Red Sox fans have been following Youkilis since even before his famous inclusion in Moneyball. The 2001 tenth rounder out of the University of Cincinnati had been tearing up the minor leagues, rising fairly quickly through the Red Sox system until he reached Pawtucket, where he continued to mash but waiting a long time for his chance. Injuries got him some playing time in 2004, and the poor play of Kevin Millar led to calls from several circles to give him playing time the following year. Finally, in 2006 he beat out J.T. Snow for the starting first baseman job. (Admit it. You forgot J.T. Snow was on the Red Sox).
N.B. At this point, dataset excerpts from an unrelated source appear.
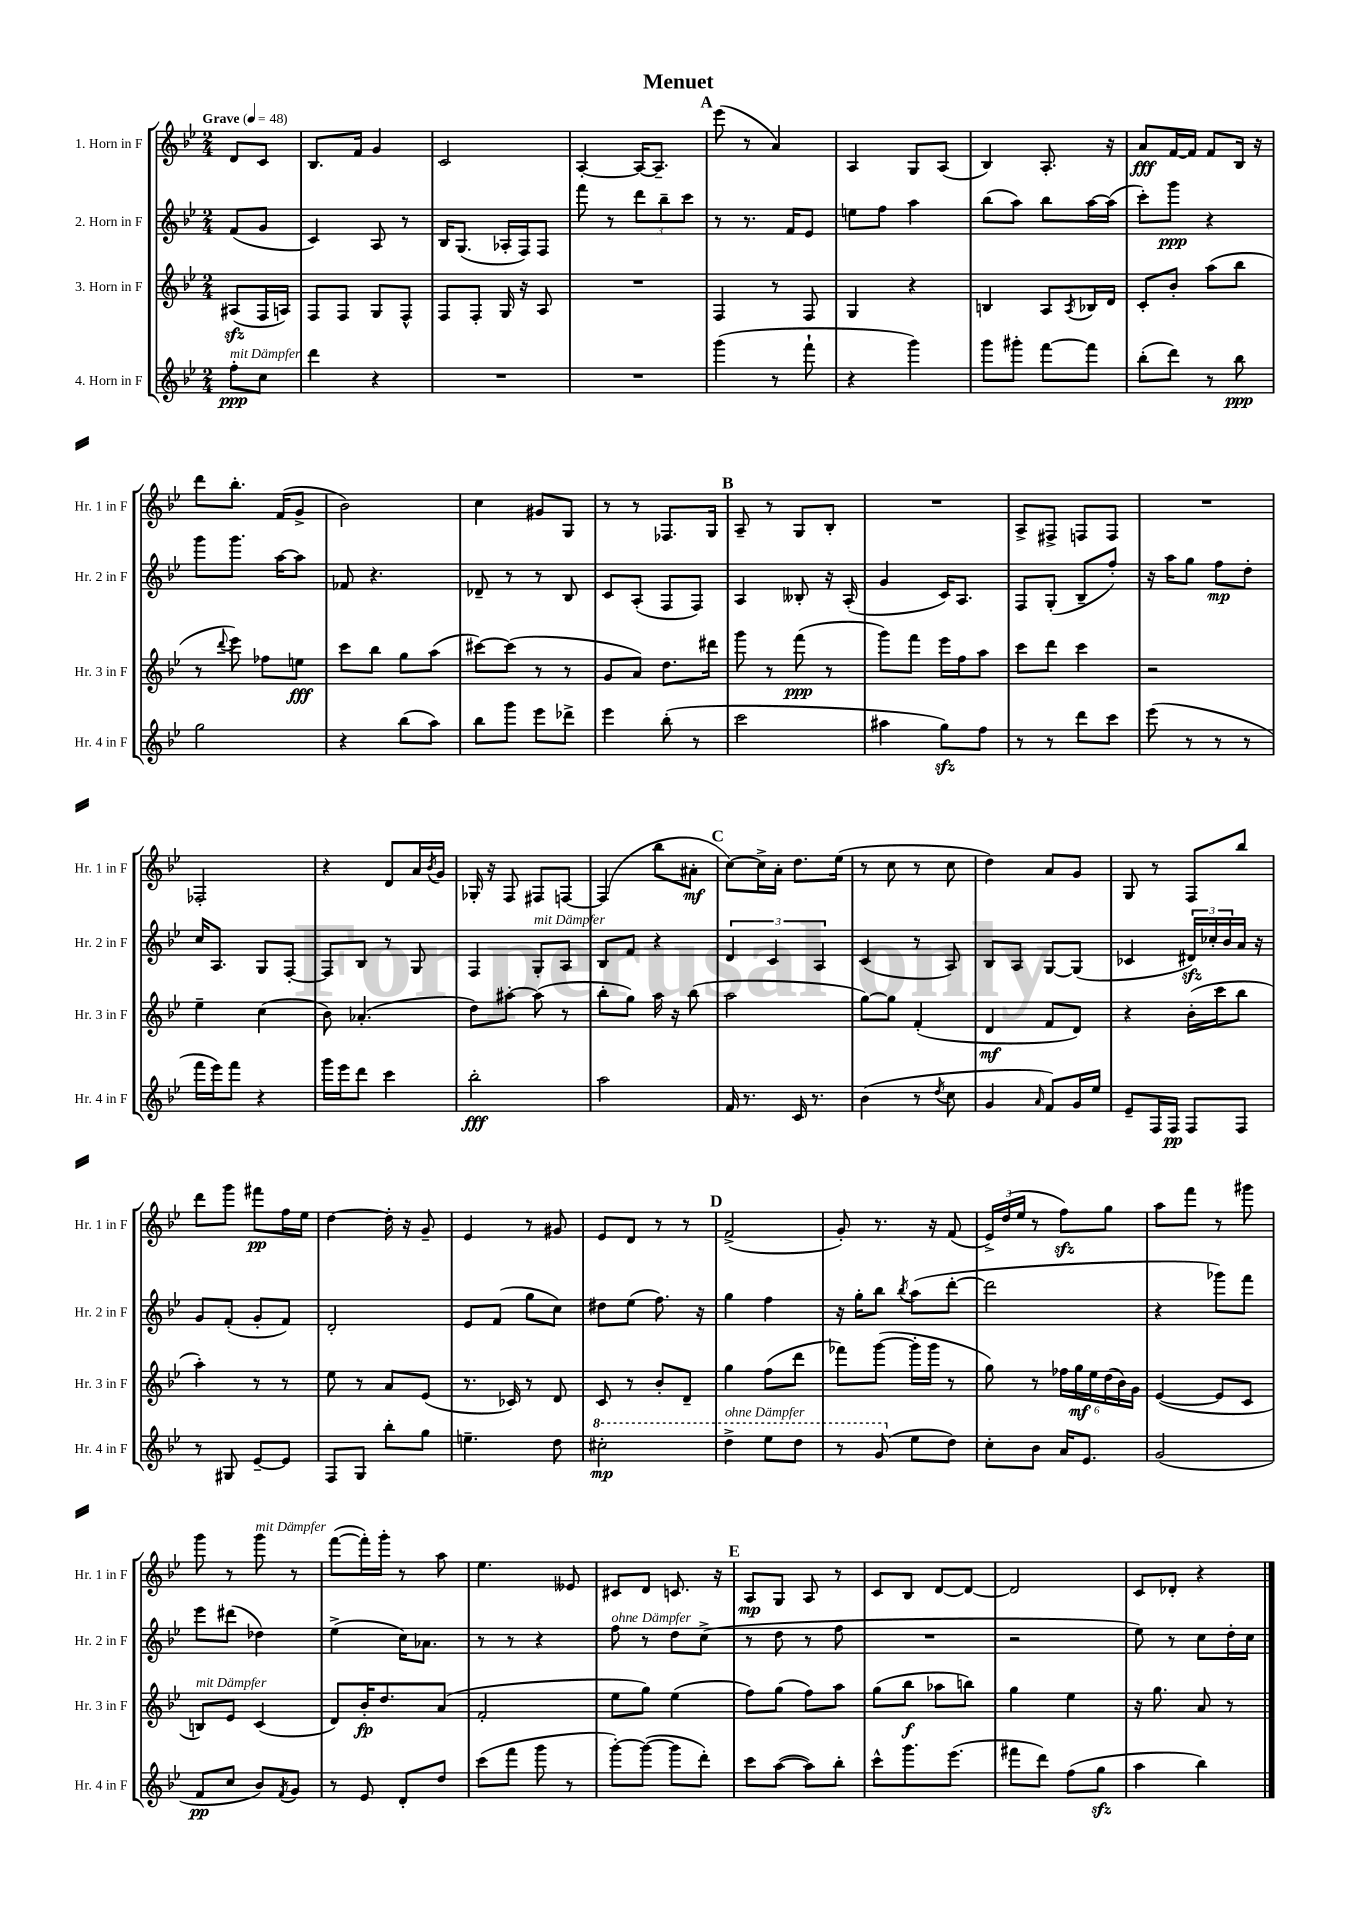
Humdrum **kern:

**kern	**kern	**kern	**kern
*staff4	*staff3	*staff2	*staff1
*clefG2	*clefG2	*clefG2	*clefG2
*k[b-e-]	*k[b-e-]	*k[b-e-]	*k[b-e-]
*M2/4	*M2/4	*M2/4	*M2/4
*MM48	*MM48	*MM48	*MM48
8ff'	(8A#	(8f	8d
8cc	16F	8g	8c
.	16A)	.	.
=	=	=	=
4ddd	8F	4c)	8.B-
.	8F	.	.
.	.	.	16f
4r	8G	8A	4g
.	8F^^	8r	.
=	=	=	=
2r	8F	16B-	2c
.	.	(8.G	.
.	8F'	.	.
.	16G	16A-'	.
.	16r	16F)	.
.	8A	8F	.
=	=	=	=
2r	2r	8fff	[4A'
.	.	8r	.
.	.	12ddd	16A_
.	.	.	8.A~]
.	.	12bb-~	.
.	.	12ccc	.
=	=	=	=
(4ggg	4F	8r	(8eee-
.	.	8.r	8r
8r	8r	.	4a)
.	.	16f	.
8fff`	8F	8e-	.
=	=	=	=
4r	4G	8ee	4A
.	.	8ff	.
4ggg)	4r	4aa	8G
.	.	.	(8A
=	=	=	=
8ggg	4B	(8bb-	4B-)
8ggg#'	.	8aa)	.
[8fff	8A	8bb-	8.A'
.	8qA	.	.
8fff]	16B-	[16aa	.
.	16d	(16aa]	16r
=	=	=	=
(8bb-'	8c'	8ccc')	8a
8ddd)	8b-'	8ggg	[16f
.	.	.	16f]
8r	(8aa	4r	8f
8bb-	8bb-	.	16B-
.	.	.	16r
=	=	=	=
2gg	8r	8ggg	8ddd
.	8qqddd	.	.
.	8eee-)	8.ggg	8.bb-'
.	8ff-	.	.
.	.	[16aa	(16f
.	8ee	8aa]	8g^
=	=	=	=
4r	8ccc	8f-	2b-)
.	8bb-	4.r	.
(8bb-	8gg	.	.
8aa)	(8aa	.	.
=	=	=	=
8bb-	[8ccc#)	8d-~	4cc
8ggg	(8ccc#]	8r	.
8eee-	8r	8r	8g#
8ddd-^	8r	8B-	8G
=	=	=	=
4eee-	8g	8c	8r
.	8a)	(8A'	8r
(8bb-'	8.dd	8F	8.F-
8r	.	8F)	.
.	16ddd#	.	16G
=	=	=	=
2ccc	8ggg	4A	8A~
.	8r	.	8r
.	(8fff	8B--'	8G
.	8r	16r	8B-'
.	.	(16A'	.
=	=	=	=
4aa#	8ggg)	4g	2r
.	8fff	.	.
8gg)	16eee-	16c)	.
.	16ff	8.A	.
8ff	8aa	.	.
=	=	=	=
8r	8ccc	8F	8A^
8r	8ddd	(8G'	8F#^
8ddd	4ccc	8B-~	8F
8ccc	.	8ff')	8F
=	=	=	=
(8eee-	2r	16r	2r
.	.	16aa	.
8r	.	8gg	.
8r	.	8ff	.
8r	.	8dd'	.
=	=	=	=
16fff	4ee-~	16cc	2F-'
16eee-)	.	8.A	.
8fff	.	.	.
4r	(4cc	8G	.
.	.	[8F'	.
=	=	=	=
16ggg	8b-)	8F]	4r
16eee-	.	.	.
8ddd	(4.a-'	8B-	.
4ccc	.	8r	8d
.	.	8G	16a
.	.	.	8qb-
.	.	.	16g
=	=	=	=
2bb-'	8dd)	4F	16G-'
.	.	.	16r
.	[8aa#'	.	8F
.	(8aa#]	8G'	8F#
.	8r	8A	[8F
=	=	=	=
2aa	8bb-'	8B-	(4F]
.	8gg)	8f	.
.	16aa	4r	8bb-
.	16r	.	.
.	(8bb-	.	8a#'
=	=	=	=
16f	2aa	6d	[8cc)
8.r	.	.	.
.	.	.	16cc^]
.	.	6c	.
.	.	.	16a'
16c	.	.	8.dd
8.r	.	.	.
.	.	6A	.
.	.	.	(16ee-
=	=	=	=
(4b-	[8gg)	(4c	8r
.	8gg]	.	8cc
8r	(4f'	8r	8r
8qdd	.	.	.
8cc	.	8A)	8cc
=	=	=	=
4g	4d	8B-	4dd)
.	.	8A	.
16qqa	.	.	.
8f)	8f	[8G	8a
16g	8d)	(8G]	8g
16ee-	.	.	.
=	=	=	=
8e-~	4r	4c-	8G
16F	.	.	8r
16F	.	.	.
8F	(16b-'	24d#)	8F
.	.	24cc-'	.
.	16ccc	.	.
.	.	24b-	.
8F	8bb-	16a	8bb-
.	.	16r	.
=	=	=	=
8r	4aa')	8g	8ddd
8G#	.	(8f'	8ggg
[8e-~	8r	8g'	8fff#
8e-]	8r	8f)	16ff
.	.	.	16ee-
=	=	=	=
8F	8ee-	2d'	[4dd
8G	8r	.	.
8bb-'	8a	.	16dd']
.	.	.	16r
8gg	(8e-	.	8g~
=	=	=	=
4.ee~	8.r	8e-	4e-
.	.	(8f	.
.	16c-)	.	.
.	8r	8gg	8r
8dd	8d	8cc)	8g#
=	=	=	=
2ccc#'	8c	8dd#	8e-
.	8r	(8ee-	8d
.	8b-'	8.ff)	8r
.	8d~	.	8r
.	.	16r	.
=	=	=	=
4ddd^	4gg	4gg	(2f^
8eee-	(8ff	4ff	.
8ddd	8ddd	.	.
=	=	=	=
8r	8fff-)	16r	8g')
.	.	16gg'	.
(8gg	([8ggg	8bb-	8.r
.	.	8qbb-	.
8ee-	16ggg']	(8aa	.
.	16ggg	.	16r
8dd)	8r	[8ddd'	(8f
=	=	=	=
8cc'	8gg)	2ddd]	24e-^)
.	.	.	(24dd
.	.	.	24ee-
8b-	8r	.	8r
16a	24ff-	.	8ff)
.	24gg	.	.
8.e-	.	.	.
.	24ee-	.	.
.	(24dd	.	8gg
.	24b-)	.	.
.	24g	.	.
=	=	=	=
(2g	([4e-	4r	8aa
.	.	.	8fff
.	8e-]	8ggg-)	8r
.	8c	8fff	8ggg#
=	=	=	=
8f	8B)	8eee-	8ggg
8cc	8e-	(8ddd#	8r
8b-)	(4c	4dd-)	8ggg
8qf	.	.	.
8g	.	.	8r
=	=	=	=
8r	8d)	(4ee-^	([8fff
8e-	16b-'	.	16fff'])
.	8.dd	.	16ggg'
8d'	.	16cc)	8r
.	.	8.a-	.
8dd	(8a	.	8aa
=	=	=	=
(8ccc	2f'	8r	4.ee-
8fff	.	8r	.
8ggg	.	4r	.
8r	.	.	8e--
=	=	=	=
[8ggg')	8ee-	8ff	8c#
(8ggg_	8gg)	8r	8d
8ggg]	(4ee-	8dd	8.c
8ddd')	.	(8cc^	.
.	.	.	16r
=	=	=	=
8ccc	8ff)	8r	8A
([8aa	(8gg	8dd	8G
8aa])	8ff)	8r	8A
8bb-'	8aa	8ff	8r
=	=	=	=
8ccc^^	(8gg	2r	8c
8.ggg	8bb-	.	8B-
.	8aa-	.	[8d
(8.eee-	.	.	.
.	8bb)	.	8d_
=	=	=	=
8fff#	4gg	2r	2d]
8ddd)	.	.	.
(8ff	4ee-	.	.
8gg	.	.	.
=	=	=	=
4aa	16r	8ee-)	8c
.	8.gg	.	.
.	.	8r	8d-'
4bb-)	8a	8cc	4r
.	8r	16dd'	.
.	.	16cc	.
==	==	==	==
*-	*-	*-	*-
He played fairly well that year, came into his own in '07, and turned into a star in '08. In all, he spent six excellent years as a starter, working deep counts and ripping doubles inside the left field foul line. His grimacing (I believe it was Joe Magrane who said the look he makes after a called strike resembled a "bitter beer face") and bat throwing and shouting made him into something of a lightning rod, being a player that people either loved or loathed, but even his detractors appreciated his production.

Losing his job to Will Middlebrooks this year seemed almost poetic, as this season has marked something of a generational shift in the Red Sox. Varitek, Wakefield, Youkilis, Papelbon, Drew, Epstein and Francona are now all gone. A year ago, the departure of any one of them wouldn't have been surprising, but the loss of all of them in such a short time seems almost seismic. The current Red Sox would be unrecognizable to someone who saw them only one year ago. I can visualize my mother, listning to the game on the radio and asking me "who are these guys?"

Even though the move is sensible, it's impossible not to be sentimental. Youkilis was immediately recognizable, fiery, and really, really good. I miss that bitter beer face already.